■ Text shown:
· · · · ·

I’m trying to use the cassandra-stress tool for the first time today. Although I'm able to run the tool, a lot of "Failed to connect over JMX; not collecting these stats" messages are displayed in the output
Command
cassandra-stress user \
profile=./stress_write.yaml ops\(insert=1\) \
n=1000000 \
-log file=./stress_write.log \
-node node1,node2,node3,node4,node5,node6
Output
WARN 19:44:25 Found host with 0.0.0.0 as rpc_address, using listen_address (/node5) to contact it instead. If this is incorrect you should avoid the use of 0.0.0.0 server side.
WARN 19:44:25 Found host with 0.0.0.0 as rpc_address, using listen_address (/node1) to contact it instead. If this is incorrect you should avoid the use of 0.0.0.0 server side.
WARN 19:44:25 Found host with 0.0.0.0 as rpc_address, using listen_address (/node2) to contact it instead. If this is incorrect you should avoid the use of 0.0.0.0 server side.
WARN 19:44:25 Found host with 0.0.0.0 as rpc_address, using listen_address (/node4) to contact it instead. If this is incorrect you should avoid the use of 0.0.0.0 server side.
WARN 19:44:25 Found host with 0.0.0.0 as rpc_address, using listen_address (/node3) to contact it instead. If this is incorrect you should avoid the use of 0.0.0.0 server side.
WARN 19:44:26 Found host with 0.0.0.0 as rpc_address, using listen_address (/node5) to contact it instead. If this is incorrect you should avoid the use of 0.0.0.0 server side.

· · · · ·

■ Records shown:
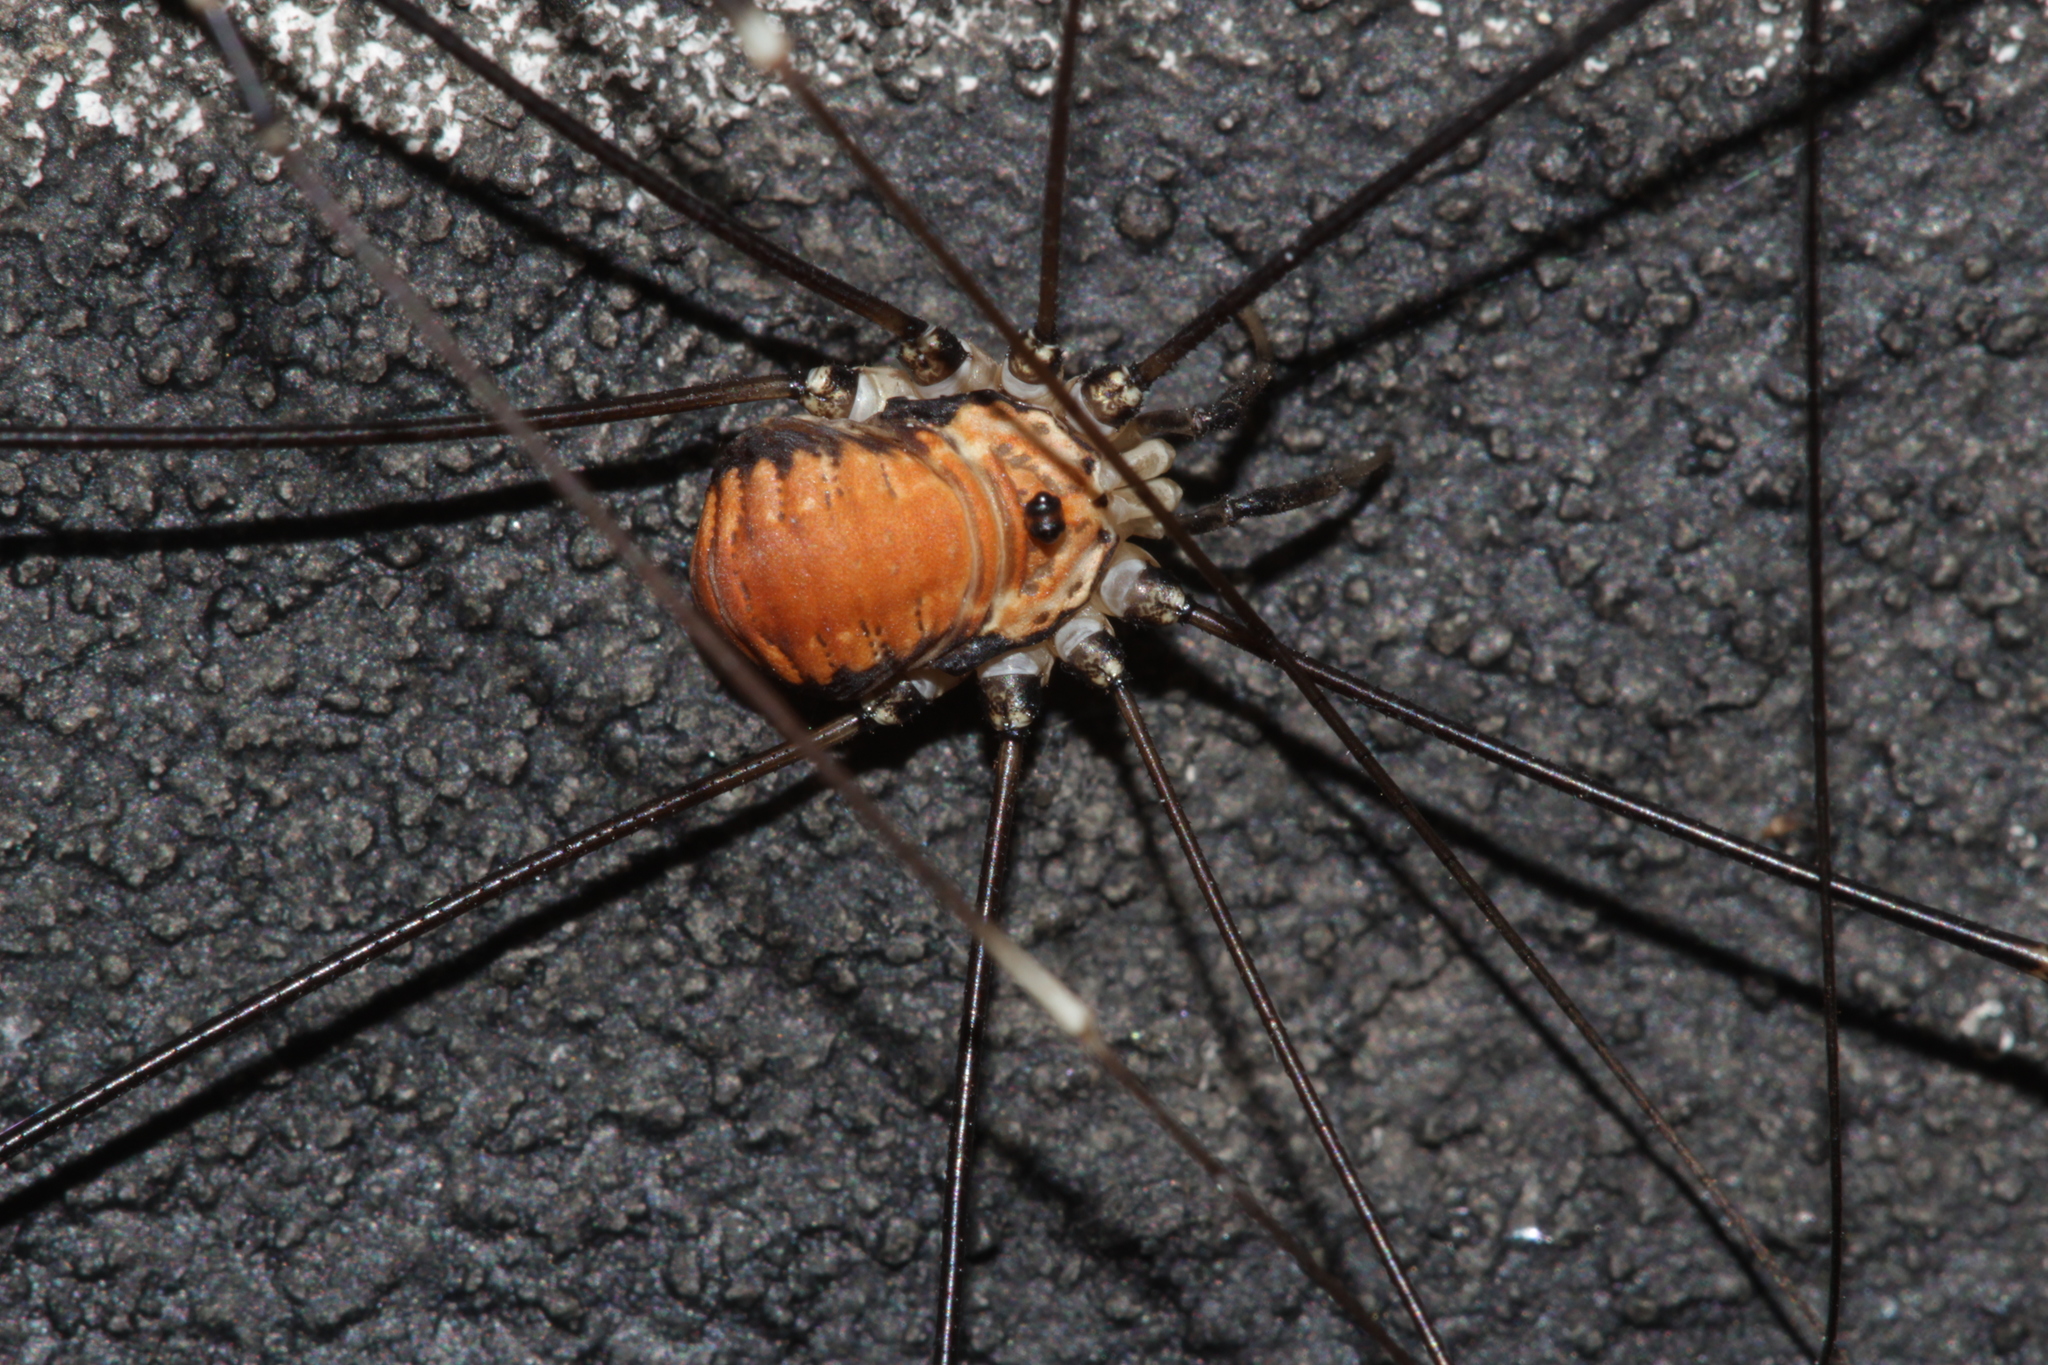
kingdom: Animalia
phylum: Arthropoda
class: Arachnida
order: Opiliones
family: Sclerosomatidae
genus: Leiobunum
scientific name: Leiobunum limbatum
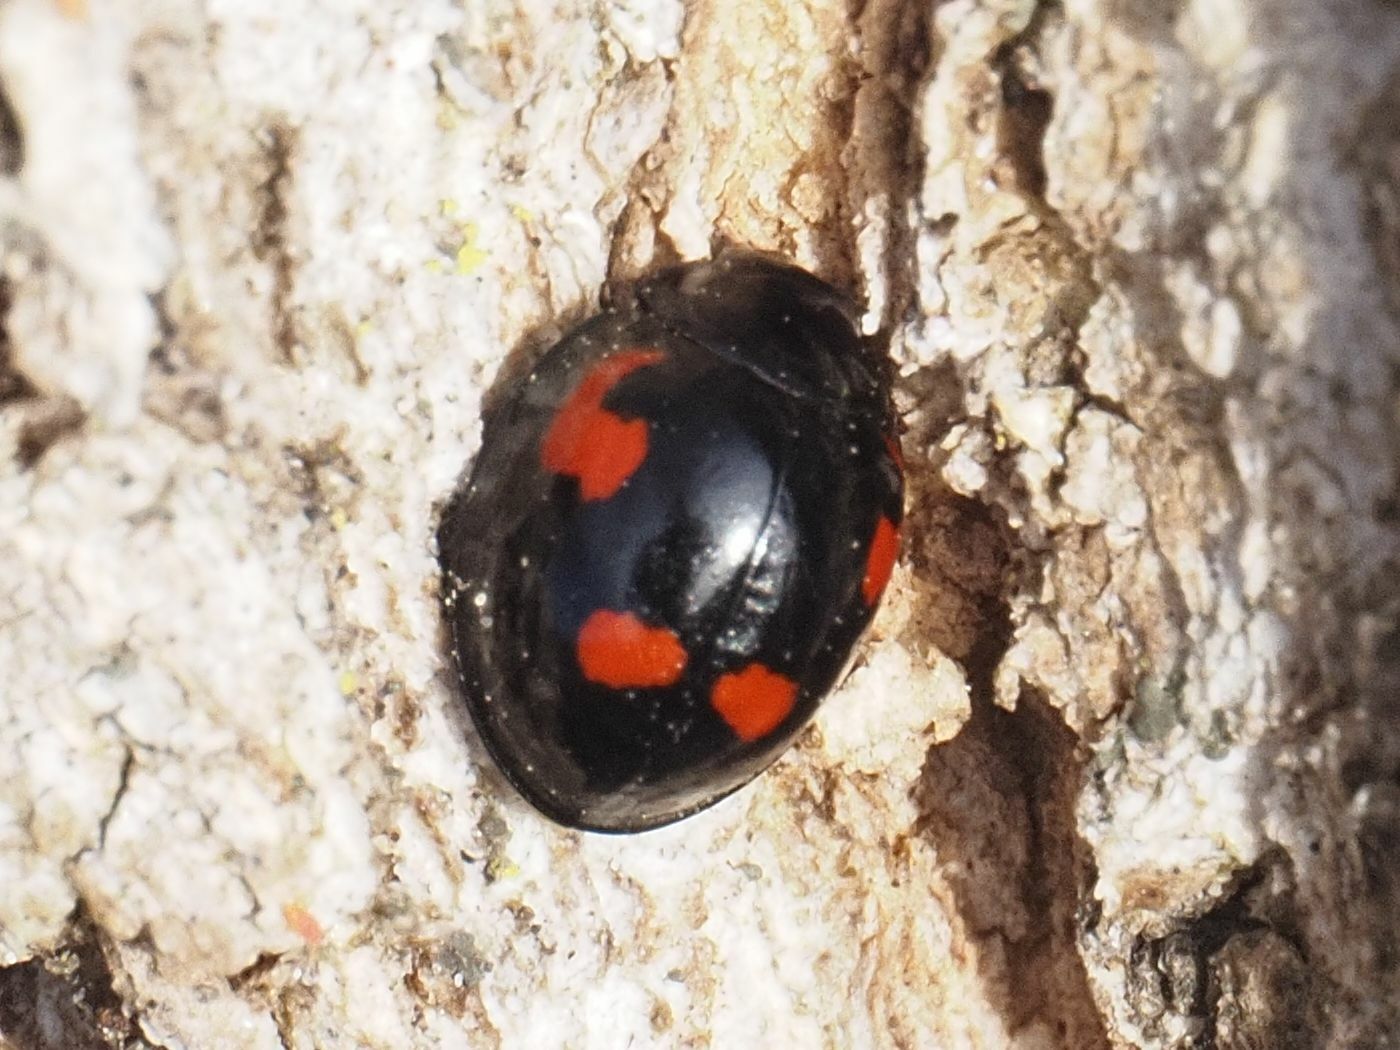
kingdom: Animalia
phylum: Arthropoda
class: Insecta
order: Coleoptera
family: Coccinellidae
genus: Brumus
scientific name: Brumus quadripustulatus
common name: Ladybird beetle
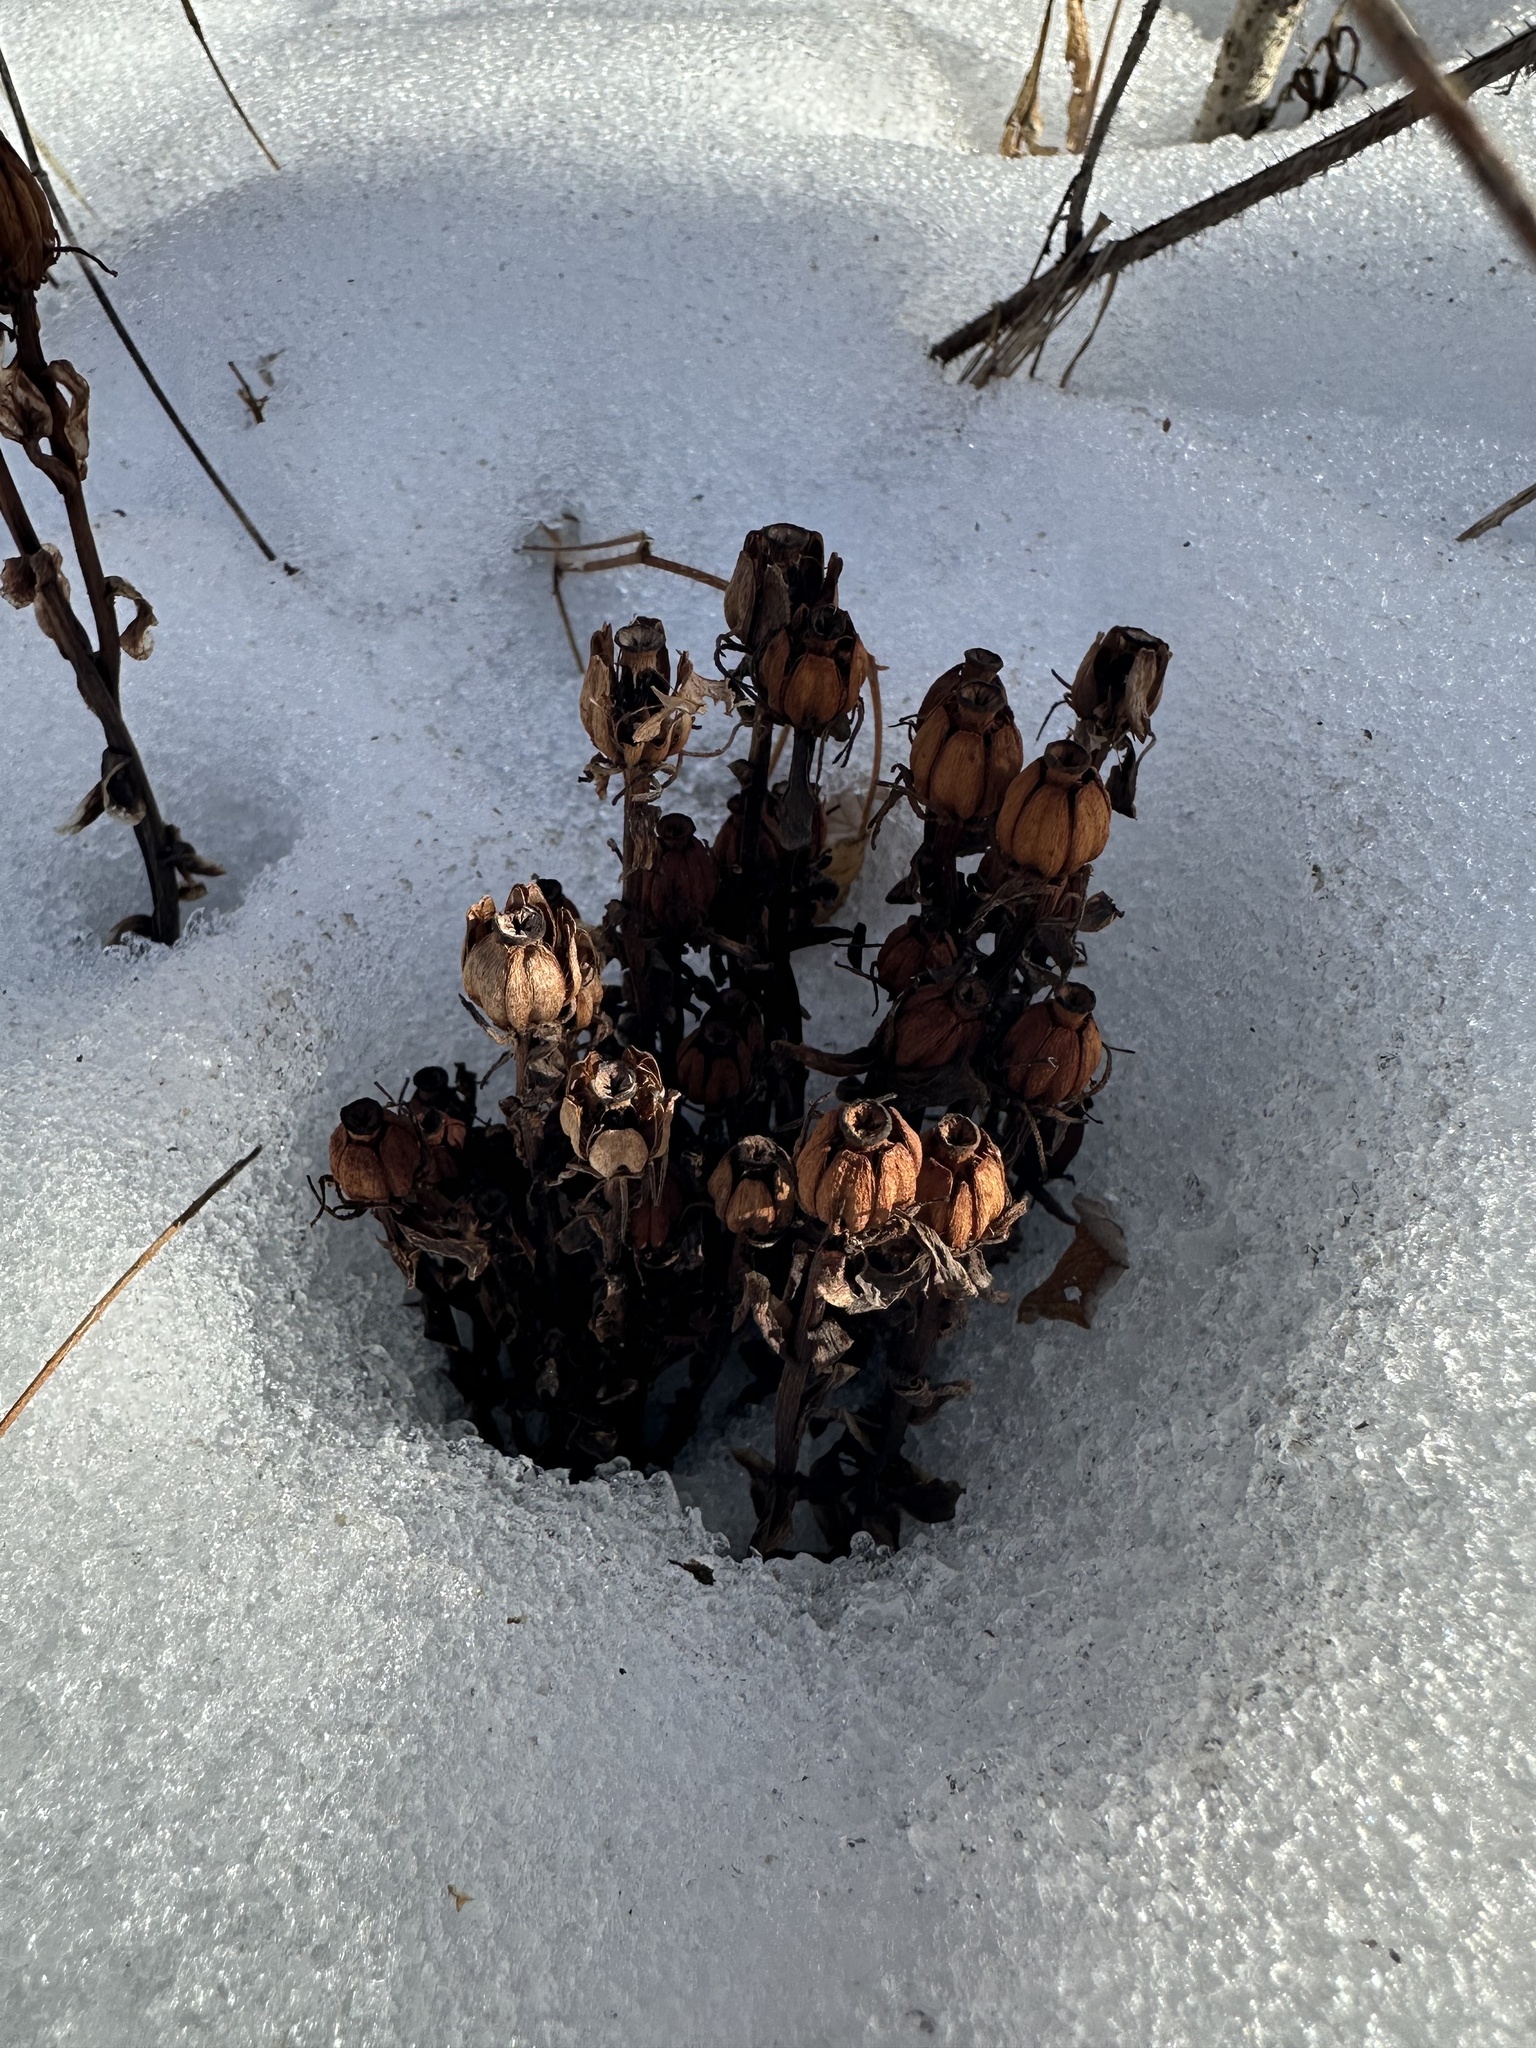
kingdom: Plantae
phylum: Tracheophyta
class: Magnoliopsida
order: Ericales
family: Ericaceae
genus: Monotropa
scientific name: Monotropa uniflora
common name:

· · · · ·

■ Tasks to carry out:
A) Answer these questions about the cassandra-stress post:
(i) What file path does the command give for the log?
(ii) What value does the command set for n?
(iii) When a host has 0.0.0.0 as rpc_address, which address do the warnings say is used to contact it instead?
B) Write the next part of the cassandra-stress post, picking up after its last output line.
The records have no connection to the cassandra-stress post.

■ Outputs by task:
A)
(i) ./stress_write.log
(ii) 1000000
(iii) listen_address

B)
WARN 19:44:26 Found host with 0.0.0.0 as rpc_address, using listen_address (/node1) to contact it instead. If this is incorrect you should avoid the use of 0.0.0.0 server side.
WARN 19:44:26 Found host with 0.0.0.0 as rpc_address, using listen_address (/node2) to contact it instead. If this is incorrect you should avoid the use of 0.0.0.0 server side.
WARN 19:44:26 Found host with 0.0.0.0 as rpc_address, using listen_address (/node4) to contact it instead. If this is incorrect you should avoid the use of 0.0.0.0 server side.
WARN 19:44:26 Found host with 0.0.0.0 as rpc_address, using listen_address (/node3) to contact it instead. If this is incorrect you should avoid the use of 0.0.0.0 server side.
INFO 19:44:26 Using data-center name 'DC2' for DCAwareRoundRobinPolicy (if this is incorrect, please provide the correct datacenter name with DCAwareRoundRobinPolicy constructor)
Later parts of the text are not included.